Many people read history to understand colonialism – what it looked and felt like. For those in the Third World, however, colonialism was a living experience, the energy-restricting policies politely forced upon them by Western political leaders.

This form of modern enslavement – under the so-called green agenda of the West – is known variously as climate colonialism, carbon imperialism, and other monikers. Whatever the nomenclature, the reality is that blocking access to fossil fuel energy sources is in the name of saving the planet from a climate emergency.

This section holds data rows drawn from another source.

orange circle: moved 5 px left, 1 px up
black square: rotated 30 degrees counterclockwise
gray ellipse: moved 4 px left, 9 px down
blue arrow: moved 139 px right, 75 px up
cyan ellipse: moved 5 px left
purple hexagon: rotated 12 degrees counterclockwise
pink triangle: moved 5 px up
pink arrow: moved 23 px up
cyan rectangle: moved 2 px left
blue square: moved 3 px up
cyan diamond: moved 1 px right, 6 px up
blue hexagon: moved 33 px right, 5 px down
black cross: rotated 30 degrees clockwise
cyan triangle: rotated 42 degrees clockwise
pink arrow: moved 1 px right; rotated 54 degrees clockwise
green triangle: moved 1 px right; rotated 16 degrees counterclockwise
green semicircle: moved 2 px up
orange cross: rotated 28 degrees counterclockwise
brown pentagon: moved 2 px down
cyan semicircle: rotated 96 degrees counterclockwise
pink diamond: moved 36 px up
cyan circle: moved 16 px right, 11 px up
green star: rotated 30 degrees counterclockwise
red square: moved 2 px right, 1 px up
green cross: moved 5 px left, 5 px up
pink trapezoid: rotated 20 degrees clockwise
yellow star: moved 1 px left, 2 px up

The impact of this imposed energy crisis on developing countries is deadly and rapid. Climate-conscious politicians deciding what in their thermostatic offices in Europe and North America has disastrous consequences for the world’s poor, who live – and die – Without reliable electricity, running water, washing machines, refrigerators, ovens and hospitals are connected to the grid.

The supposedly cherished social goals in the West – from improving one’s livelihood to empowering women – are sacrificed by colonial anti-fossil activism.

John Kerry, the US President’s special envoy on climate change, asked African leaders limit the role of natural gas to become a short-term alternative to coal and oil. Kerry expressed reservations about long-term gas projects because he believes the fuel’s CO2 emissions matter.

The authoritarian drumbeat of the likes of Kerry has prompted the Indian prime minister to call for the “colonial mindset” of Western leaders, who continue to block access to affordable and reliable energy. trust in sovereign states.

The issue was also brought up in a recently concluded political conference where Russia, China, India and others expressed deep concern about the Western imposition of restrictive energy policies. West.

The most astonishing aspect of these persistent calls to reduce Third World fossil fuel consumption is that they come from those with the highest CO2 emissions. For example, the Kerry family owns a private jet and multiple villas, with emissions higher than thousands of villages in Africa and Asia.

According to the data obtained by media in July, the Kerry jet, a Gulfstream GIV-SP, “has made a total of 48 voyages spanning more than 60 hours and emitting an estimated 715,886 pounds, or 325 tons, of carbon since the President’s inauguration. Biden was sworn in.” Report indicate that the jet “generates 30 times more carbon by 2021 than a normal car.”

So, on what moral grounds do politicians like Kerry ask the poor to reduce their emissions? What authority do they have to deny liberating energy for the 620 million Africans still without electricity?

This unparalleled level of hypocrisy was demonstrated during the recent energy crisis in Europe. European preachers turned to coal and oil as Russia’s gas supplies were disrupted. National leaders who once discouraged poor countries from using fossil fuels have moved to join fossil fuel-producing and exporting countries to European shores.

Wealthy Western economies reverted to fossil fuels because neither wind nor solar could meet the energy needs of modern society. Only fossil fuels, hydroelectricity and nuclear. However, wealthy climate elitistists somehow feel that the third world needs to get rid of the coal and oil that have helped Western economies grow over the past few centuries.

According to the International Monetary FundUnited Kingdom, whose economy accounts for about 3.2% global gross domestic product (GDP) lifted the mining ban to ensure long-term hydrocarbon production. Meanwhile, Africa, with a GDP share of about 2.9%, is being forced to abandon gas projects and accept poverty.

Vijaya Ramachandran, Director of Energy and Development at the Breakthrough Institute, speak, “Africans must not be targets of climate colonialism. Compliance with the Paris Agreement is becoming the rule that bans important energy projects in very poor countries. “

Like Syd Lucas put it“We cannot let the climate colonists tear the carpet from these developing countries as they grow and develop their energy industries.”

Climate colonialism threatens to usher in a prolonged period of poverty, wiping out decades of economic progress in just a few years.

This commentary was first published at Western MagazineSeptember 30, 2022 and can be accessed here.

Vijay Jayaraj is a Research Associate at CO2 Alliance, Arlington, Virginia. He holds a masterdegree in environmental science from the University of East Anglia, UK, and resides in India.